T-Systems: Ecological sustainability (internal measures)

As part of Deutsche Telekom, T-Systems has also committed itself to the Group’s Group-wide climate targets and integrated sustainability into its strategy. T-Systems set up its own program to these ends in 2020. The program spans all functions and areas at T-Systems. The fundamental internal measures and areas are:

Reducing our own ecological footprint
With a view to reducing its carbon emissions in an effective way, T-Systems has determined a baseline figure for its company-wide carbon footprint for the base year 2019 and identified its largest emissions sources. In addition, it has initiated a range of further analyses, including assessments of product-related emissions during products’ service lives, and including emissions generated on the customer side. These will identify areas that present particular potential for reducing the ecological footprint. To this end, T-Systems maintains close contact with suppliers and is working on zero-emission products. It has signed memoranda of understanding with key suppliers Lenovo and Cisco, facilitating joint work to address the topics of energy efficiency and climate neutrality. In this way, T-Systems is also contributing to the achievement of Deutsche Telekom’s Group-wide climate goals.

Carbon-emissions reductions in operations
The Group-wide conversion of all of the Group’s own buildings to renewable energy by the end of 2021 also extended to T-Systems’ data centers. The centers use electricity from renewable energies, and one data center in Spain is fitted with its own photovoltaic system. We are also gradually making the data centers more energy-efficient, with the aid of innovative technologies and artificial intelligence. For example, the well-water cooling system at the data center in Munich has been optimized with the help of an AI system. T-Systems joined the Climate Neutral Data Centre Pact back in 2021. With this move, it has committed to making all of its own data centers, and the externally operated data centers within its sphere, climate neutral by 2030. Additionally, in the year under review, it launched a research initiative in cooperation with the Fraunhofer Institute for Factory Operation and Automation IFF, with the aim of developing measures to make its data-center operations more sustainable. This effort also extends to the overall aim of enabling data centers to become energy self-sufficient, via intelligent interaction between renewable energy generation, power storage and flexible management of current loads.

Data center energy efficiency
As an operator, T-Systems is careful to use energy-efficient server and storage hardware. It is also considering options for saving energy by raising the cooling temperature at its data centers. Software features which allow unused hardware to be switched off entirely without affecting currently running applications will be used for further optimizations. To this end, work will be carried out all the way down to the level of individual computer components and processors.
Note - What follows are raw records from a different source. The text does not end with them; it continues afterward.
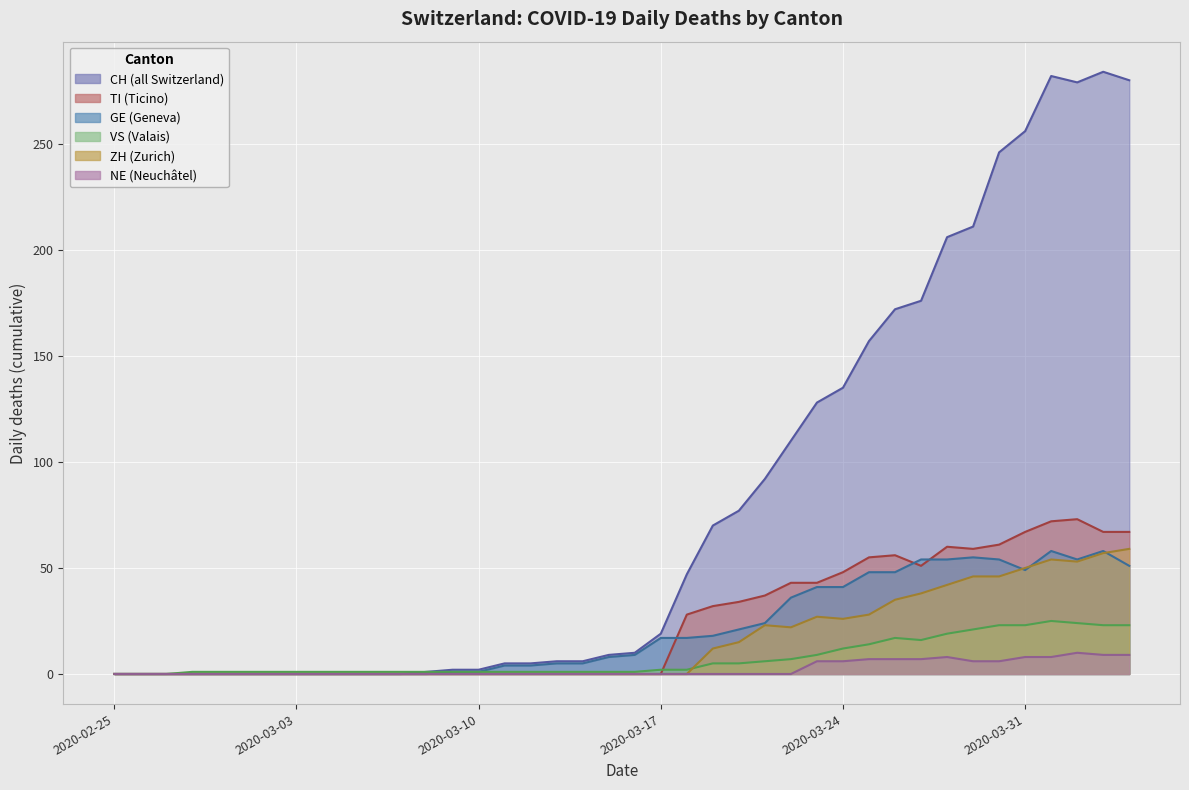

Reading right to left, extract all data points from this chart.

CH: 280	284	279	282	256	246	211	206	176	172	157	135	128	110	92	77	70	47	19	10	9	6	6	5	5	2	2	1	0	0	0	0	0	0	0	0	0	0	0	0
TI: 67	67	73	72	67	61	59	60	51	56	55	48	43	43	37	34	32	28	0	0	0	0	0	0	0	0	0	0	0	0	0	0	0	0	0	0	0	0	0	0
GE: 51	58	54	58	49	54	55	54	54	48	48	41	41	36	24	21	18	17	17	9	8	5	5	4	4	1	1	0	0	0	0	0	0	0	0	0	0	0	0	0
VS: 23	23	24	25	23	23	21	19	16	17	14	12	9	7	6	5	5	2	2	1	1	1	1	1	1	1	1	1	1	1	1	1	1	1	1	1	1	0	0	0
ZH: 59	57	53	54	50	46	46	42	38	35	28	26	27	22	23	15	12	0	0	0	0	0	0	0	0	0	0	0	0	0	0	0	0	0	0	0	0	0	0	0
NE: 9	9	10	8	8	6	6	8	7	7	7	6	6	0	0	0	0	0	0	0	0	0	0	0	0	0	0	0	0	0	0	0	0	0	0	0	0	0	0	0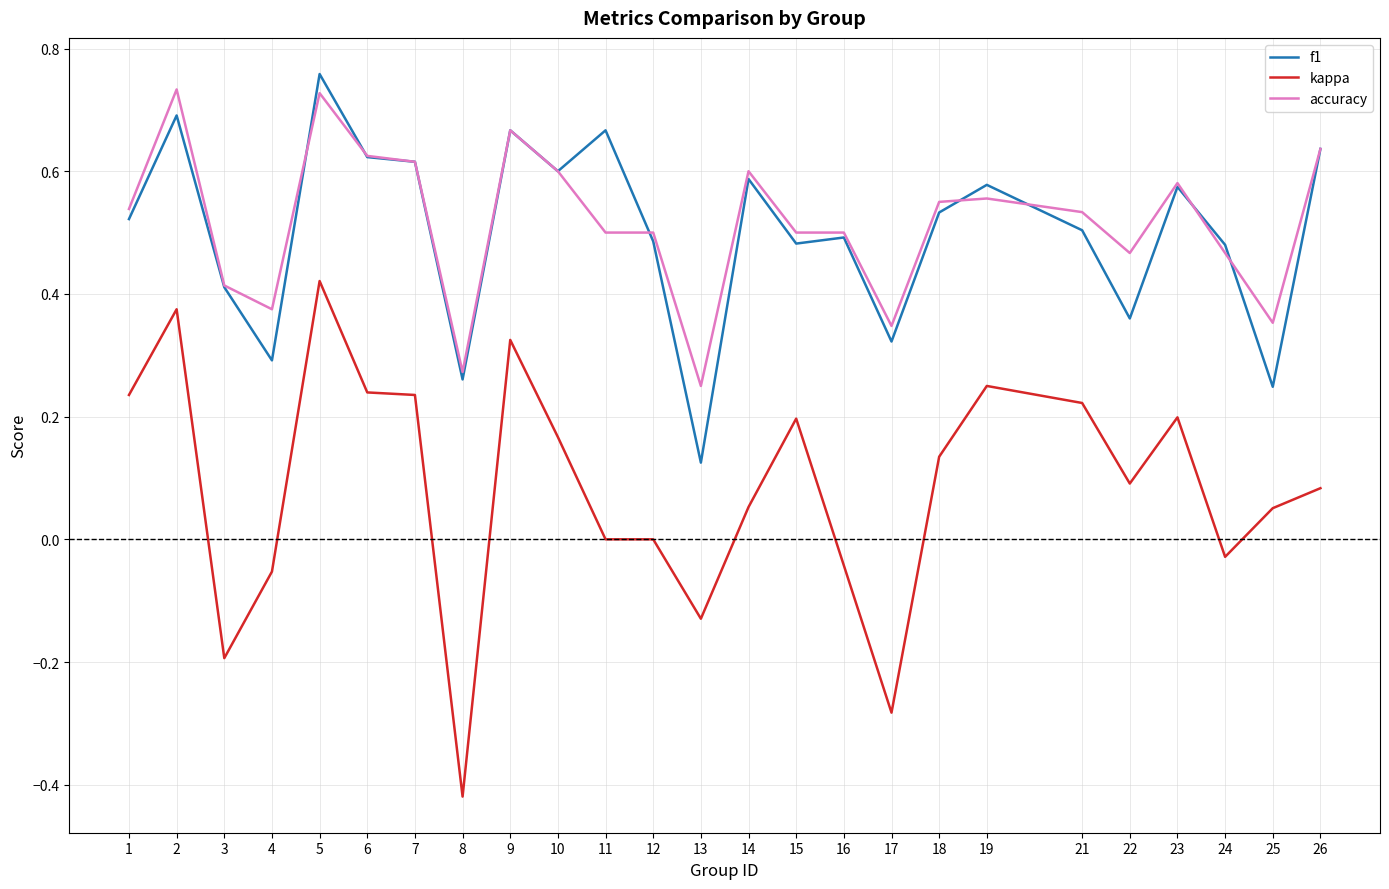

True or false: accuracy and kappa intersect in this chart.

False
The medium- to long-term goal is to refine the applications used in the cloud to meet energy efficiency requirements (green coding). We are working with suppliers to determine emissions-reduction targets and develop zero-emission products. Our partner Shell, for instance, installed new immersion cooling technology for boosting processing power and energy efficiency at a T-Systems data center in Amsterdam in 2022.

Raising employee awareness
Employees also play an important role in reducing our carbon footprint at T-Systems. For example, T-Systems is reducing business travel and relying on videoconferencing for meetings. In addition, the company’s employees, at all of its production sites and in all countries in which it is located, are being made more aware of the need to think and act with sustainability in mind (the company is doing this, for instance, by promoting alternative mobility solutions, participating in “campaign days” focused on sustainability, participating in sustainability-oriented workshops, and providing information about ways to reduce power and resource consumption). These efforts are being supported by employee initiatives focused on sustainability, such as the T-Green Team in Brazil and a sustainability program in Hungary that has over 80 green volunteers. An employee training course was developed in 2022 to train up staff members as sustainability ambassadors. Over 300 employees have already completed the course, which has also now been rolled out throughout the Group. Additionally, the practice of mobile working in Germany has allowed us to reduce our building capacity in the country by 70 000 square meters, which has also cut heating and district-heating emissions.

Green fleet
T-Systems is aiming to make its fleet of vehicles more sustainable – by relying to a greater extent on e-mobility in particular. In February 2022, it published a revised “e-car-only car policy” that defines additional steps toward greener mobility. After switching to an electric vehicle fleet in May 2022, there has been an increase in orders for electric vehicles, which now account for 90 percent of all company car orders, up on the figure of approximately 33 percent prior to May 2022. T-Systems International had a total of216 company cars in its fleet at the end of 2022, 164 of which were electric vehicles. At this same time, almost all of our Meet & Connect Hubs had been fitted with charging stations, with installation work at the remaining hubs set to be completed in early 2023. Meet & Connect Hubs are the central locations of T-Systems and are designed to offer the ideal environment for working in teams. They provide collaboration rooms and innovative spaces that cover a whole range of requirements and uses.